Greek Prime Minister Alexis Tsipras has attacked the stance of certain creditors as "strange" because they rejected proposals presented by Athens to bridge a budget gap, a government official said without referring to specific proposals or which of the three institutions Tsipras was blaming for the deadlock.
Tsipras will meet the heads of the European Central Bank, the International Monetary Fund and the European Commission in Brussels before a meeting of euro zone finance ministers at 1300 p.m. ET (1700 GMT).
Greece needs fresh funds to avoid defaulting on a $1.8 billion debt repayment to the IMF on June 30.
"The U.S. market is taking some signals from the weakness in Europe," said John Canally, chief economic strategist at LPL Financial in Boston.
"The situation could set a precedent for other countries wanting to leave the euro zone and that creates some uncertainty that markets don't like."

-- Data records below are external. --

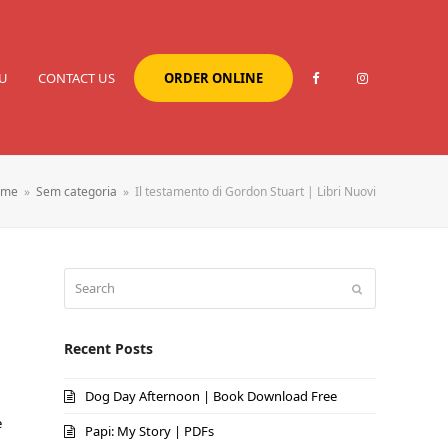
U
CONTACT US
ORDER ONLINE
ome
»
Sem categoria
»
Il testamento di Gordon Stuart | Libri Nuovi
Search
Submit
Recent Posts
Dog Day Afternoon | Book Download Free
è
Papi: My Story | PDFs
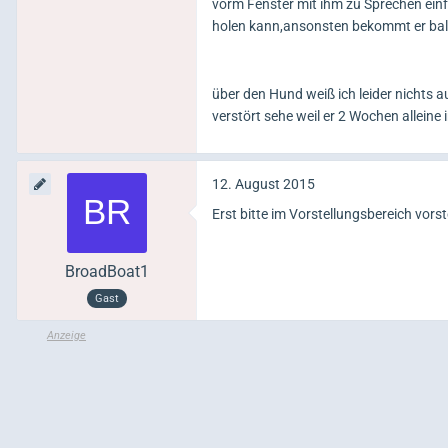
vorm Fenster mit ihm zu Sprechen einfa
holen kann,ansonsten bekommt er bald
über den Hund weiß ich leider nichts au
verstört sehe weil er 2 Wochen alleine
12. August 2015
Erst bitte im Vorstellungsbereich vorst
BroadBoat1
Gast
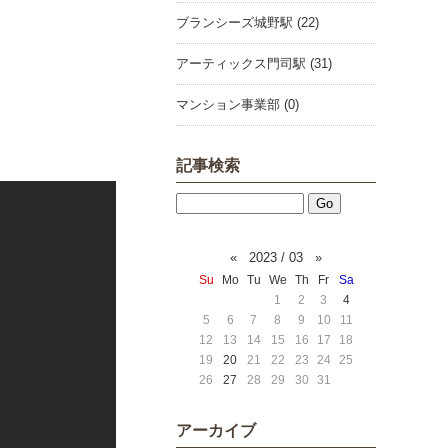
ブランシーズ城野駅 (22)
アーティックス門司駅 (31)
マンション事業部 (0)
記事検索
«
2023 / 03
»
Su
Mo
Tu
We
Th
Fr
Sa
1
2
3
4
5
6
7
8
9
10
11
12
13
14
15
16
17
18
19
20
21
22
23
24
25
26
27
28
29
30
31
アーカイブ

The U.S. Commerce Department said gross domestic product fell at a 0.2 percent annual rate in the January-March quarter, instead of the 0.7 percent it estimated last month.

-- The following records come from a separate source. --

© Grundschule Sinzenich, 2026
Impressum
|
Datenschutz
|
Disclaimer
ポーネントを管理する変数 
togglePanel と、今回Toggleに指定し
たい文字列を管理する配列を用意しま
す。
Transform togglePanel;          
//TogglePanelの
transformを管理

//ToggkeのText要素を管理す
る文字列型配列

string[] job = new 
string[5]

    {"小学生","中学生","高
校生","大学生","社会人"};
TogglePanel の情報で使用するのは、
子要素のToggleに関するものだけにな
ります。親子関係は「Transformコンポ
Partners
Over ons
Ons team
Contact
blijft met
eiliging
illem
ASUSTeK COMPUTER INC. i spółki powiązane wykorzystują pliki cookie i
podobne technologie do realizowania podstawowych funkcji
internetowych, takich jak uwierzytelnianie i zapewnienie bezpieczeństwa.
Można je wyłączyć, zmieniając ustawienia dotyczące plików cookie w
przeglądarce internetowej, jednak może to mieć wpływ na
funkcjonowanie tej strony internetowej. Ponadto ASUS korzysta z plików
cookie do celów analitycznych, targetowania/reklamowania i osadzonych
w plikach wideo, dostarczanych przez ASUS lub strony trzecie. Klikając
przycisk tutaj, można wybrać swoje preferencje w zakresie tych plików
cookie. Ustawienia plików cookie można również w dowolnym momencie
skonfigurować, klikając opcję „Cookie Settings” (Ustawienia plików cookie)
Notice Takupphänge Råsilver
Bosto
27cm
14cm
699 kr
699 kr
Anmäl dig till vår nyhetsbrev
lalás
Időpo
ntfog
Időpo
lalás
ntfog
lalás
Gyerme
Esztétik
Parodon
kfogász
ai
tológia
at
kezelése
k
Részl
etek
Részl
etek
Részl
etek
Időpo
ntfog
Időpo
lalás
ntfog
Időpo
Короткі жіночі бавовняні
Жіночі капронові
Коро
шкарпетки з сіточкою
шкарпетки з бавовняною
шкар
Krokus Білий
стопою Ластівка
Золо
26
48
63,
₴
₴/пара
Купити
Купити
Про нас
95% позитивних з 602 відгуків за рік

Investors have been keeping a keen eye on economic data to see if the U.S. economy has recovered from a slow start at the beginning of the year. The Federal Reserve has said it remains data-dependent and expects to raise rates when it sees a sustained rebound in the economy.
Most economists and top Wall Street banks expect the Fed to raise rates in September as data points to a recovery.

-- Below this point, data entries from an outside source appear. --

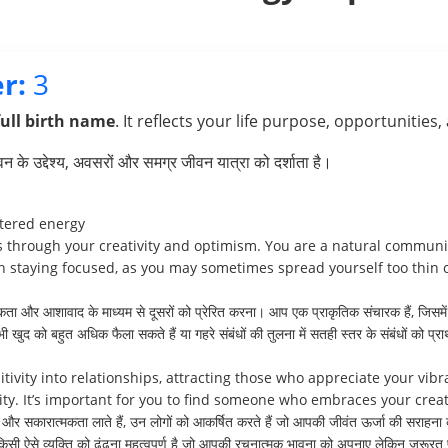
r:
3
full birth name
. It reflects your life purpose, opportunities,
के उद्देश्य, अवसरों और समग्र जीवन यात्रा को दर्शाता है।
ttered energy
rs through your creativity and optimism. You are a natural communi
in staying focused, as you may sometimes spread yourself too thin o
 और आशावाद के माध्यम से दूसरों को प्रेरित करना। आप एक प्राकृतिक संचारक हैं, जिसमे
भी खुद को बहुत अधिक फैला सकते हैं या गहरे संबंधों की तुलना में सतही स्तर के संबंधों को प्र
tivity into relationships, attracting those who appreciate your vi
ty. It’s important for you to find someone who embraces your crea
शी और सकारात्मकता लाते हैं, उन लोगों को आकर्षित करते हैं जो आपकी जीवंत ऊर्जा की सराहन
ी ऐसे व्यक्ति को ढूंढना महत्वपूर्ण है जो आपकी रचनात्मक भावना को अपनाए लेकिन ज़रूर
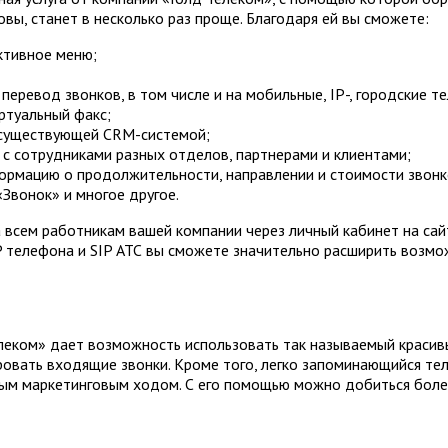
ы, станет в несколько раз проще. Благодаря ей вы сможете:
ктивное меню;
еревод звонков, в том числе и на мобильные, IP-, городские т
ртуальный факс;
 существующей CRM-системой;
 с сотрудниками разных отделов, партнерами и клиентами;
ормацию о продолжительности, направлении и стоимости звонк
«Звонок» и многое другое.
всем работникам вашей компании через личный кабинет на сайт
IP телефона и SIP АТС вы сможете значительно расширить возм
леком» дает возможность использовать так называемый красив
овать входящие звонки. Кроме того, легко запоминающийся те
ым маркетинговым ходом. С его помощью можно добиться боле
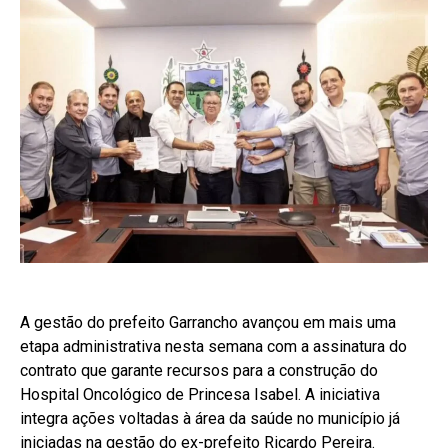
A gestão do prefeito Garrancho avançou em mais uma
etapa administrativa nesta semana com a assinatura do
contrato que garante recursos para a construção do
Hospital Oncológico de Princesa Isabel. A iniciativa
integra ações voltadas à área da saúde no município já
iniciadas na gestão do ex-prefeito Ricardo Pereira.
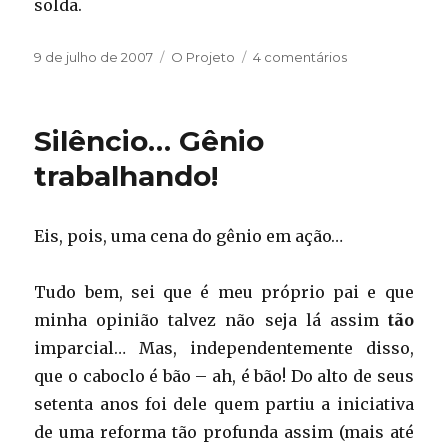
solda.
Publicado
Categorias
em
9 de julho de 2007
O Projeto
4 comentários
em
Começando
a
tomar
Silêncio… Gênio
forma
trabalhando!
Eis, pois, uma cena do gênio em ação…
Tudo bem, sei que é meu próprio pai e que
minha opinião talvez não seja lá assim
tão
imparcial… Mas, independentemente disso,
que o caboclo é bão – ah, é bão! Do alto de seus
setenta anos foi dele quem partiu a iniciativa
de uma reforma tão profunda assim (mais até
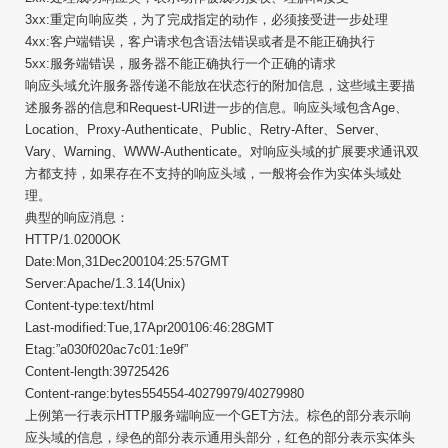
3xx:重定向响应类，为了完成指定的动作，必须接受进一步处理
4xx:客户端错误，客户请求包含语法错误或者是不能正确执行
5xx:服务端错误，服务器不能正确执行一个正确的请求
响应头域允许服务器传递不能放在状态行的附加信息，这些域主要描
述服务器的信息和Request-URI进一步的信息。响应头域包含Age、
Location、Proxy-Authenticate、Public、Retry-After、Server、
Vary、Warning、WWW-Authenticate。对响应头域的扩展要求通讯双
方都支持，如果存在不支持的响应头域，一般将会作为实体头域处
理。
典型的响应消息：
HTTP/1.0200OK
Date:Mon,31Dec200104:25:57GMT
Server:Apache/1.3.14(Unix)
Content-type:text/html
Last-modified:Tue,17Apr200106:46:28GMT
Etag:”a030f020ac7c01:1e9f”
Content-length:39725426
Content-range:bytes554554-40279979/40279980
上例第一行表示HTTP服务端响应一个GET方法。棕色的部分表示响
应头域的信息，绿色的部分表示通用头部分，红色的部分表示实体头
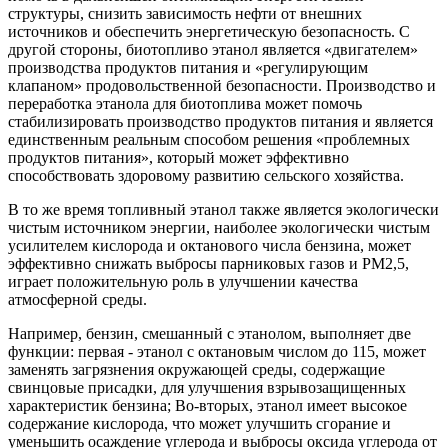
структуры, снизить зависимость нефти от внешних
источников и обеспечить энергетическую безопасность. С
другой стороны, биотопливо этанол является «двигателем»
производства продуктов питания и «регулирующим
клапаном» продовольственной безопасности. Производство и
переработка этанола для биотоплива может помочь
стабилизировать производство продуктов питания и является
единственным реальным способом решения «проблемных
продуктов питания», который может эффективно
способствовать здоровому развитию сельского хозяйства.
В то же время топливный этанол также является экологически
чистым источником энергии, наиболее экологически чистым
усилителем кислорода и октанового числа бензина, может
эффективно снижать выбросы парниковых газов и PM2,5,
играет положительную роль в улучшении качества
атмосферной среды.
Например, бензин, смешанный с этанолом, выполняет две
функции: первая - этанол с октановым числом до 115, может
заменять загрязнения окружающей среды, содержащие
свинцовые присадки, для улучшения взрывозащищенных
характеристик бензина; Во-вторых, этанол имеет высокое
содержание кислорода, что может улучшить сгорание и
уменьшить осаждение углерода и выбросы оксида углерода от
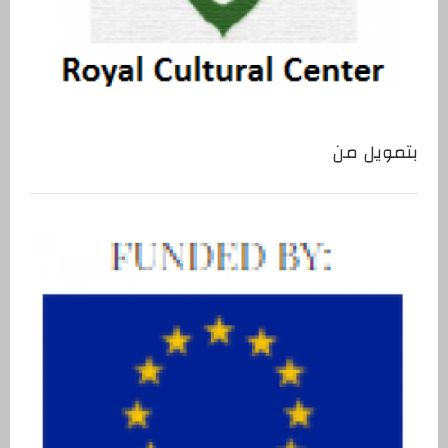
بتمويل من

"The Fed is itching to raise rates and just want to get the first rate hike out of the way," said Canally.
Applications for U.S. home mortgages rose last week as interest rates dipped.
At 10:45 a.m. ET the Dow Jones industrial average was down 23.92 points, or 0.13 percent, at 18,120.15, the S&P 500 was down 0.6 points, or 0.03 percent, at 2,123.6 and the Nasdaq Composite was up 1.09 points, or 0.02 percent, at 5,161.19.
Seven of the 10 major S&P 500 sectors were lower, with the materials index leading the declines with a 0.5 percent drop.
Apple shares jumped 2.1 percent to $129.74 and was the biggest boost to all three indexes after Carl Icahn said that he sees the company representing the same opportunity that Netflix offered several years ago.
Netflix shares were up 3.6 percent at $705.80, a day after the company's board approved a seven-for-one stock split. Netflix's shares have almost doubled this year.
Lennar rose 4.7 percent to $51.31 after the second-largest U.S. homebuilder reported a better-than-expected 33 percent jump in quarterly profit as it sold more homes at higher prices.
Staples fell 2.9 percent to $16.13 and Office Depot was down 2.1 percent at $8.92, after a report that Staples' $6.3 bln acquisition of its smaller rival is less likely after federal judge blocked food service distributor Sysco's deal to buy US Foods.
Declining issues outnumbered advancing ones on the NYSE by 1,602 to 1,207. On the Nasdaq, 1,601 issues fell and 943 rose.